Der Trumpf des ESV Weil in der anstehenden Bundesliga-Saison könnte ihre Ausgeglichenheit in puncto Spielstärke sein. „Eigentlich ist es nur die Tagesform, die den Unterschied macht“, betont Serge Spiess. So könnten Ievgeniia Sozoniuk, wie Vasylieva nach ihrer Heirat heißt, Polina Trifonova sowie den beiden Neuzugängen, der Serbin Izabela Lupulesku und eben Sophia Klee durchaus die große positive Überraschung der Saison sein. Und sie haben ja noch die in der vergangenen Saison herausragende Vivien Scholz in der Hinterhand. Unter dem Strich sind das durchaus ermutigende Aussichten.

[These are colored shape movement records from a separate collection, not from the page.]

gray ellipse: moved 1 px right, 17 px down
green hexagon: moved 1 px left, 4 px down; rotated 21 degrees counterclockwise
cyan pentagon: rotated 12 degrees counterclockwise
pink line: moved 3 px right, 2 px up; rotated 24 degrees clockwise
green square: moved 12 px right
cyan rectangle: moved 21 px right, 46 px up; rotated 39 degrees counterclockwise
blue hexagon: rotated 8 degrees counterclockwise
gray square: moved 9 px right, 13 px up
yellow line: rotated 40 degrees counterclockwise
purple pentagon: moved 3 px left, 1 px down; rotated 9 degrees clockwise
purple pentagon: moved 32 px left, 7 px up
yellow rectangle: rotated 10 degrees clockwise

Das erste Bundesliga-Spiel bestreitet der ESV Weil am 11. Oktober auswärts beim TSV Schwabhausen. Es folgen am 18. Oktober das erste Heimspiel gegen den SV Böblingen. Das zweite Vorrundenheimspiel folgt dann am 1. November gegen die TTG Bingen/Münster-Sarmsheim. Am 8. November gastieren die Weilerinnen beim SV DJK Kolbermoor. Die Vorrunde beschließen dann die beiden Heimspiel gegen den TSV 1909 Langstadt (15. November) und ttc eastside Berlin (13. Dezember).

Ab Montag sind bis auf Sophia Klee die Spielerinnen des Weiler Bundesliga-Teams vor Ort, um sich auf das Final Four-Qualifikationsturnier um den Deutschen Damen-Pokal in Berlin vorzubereiten.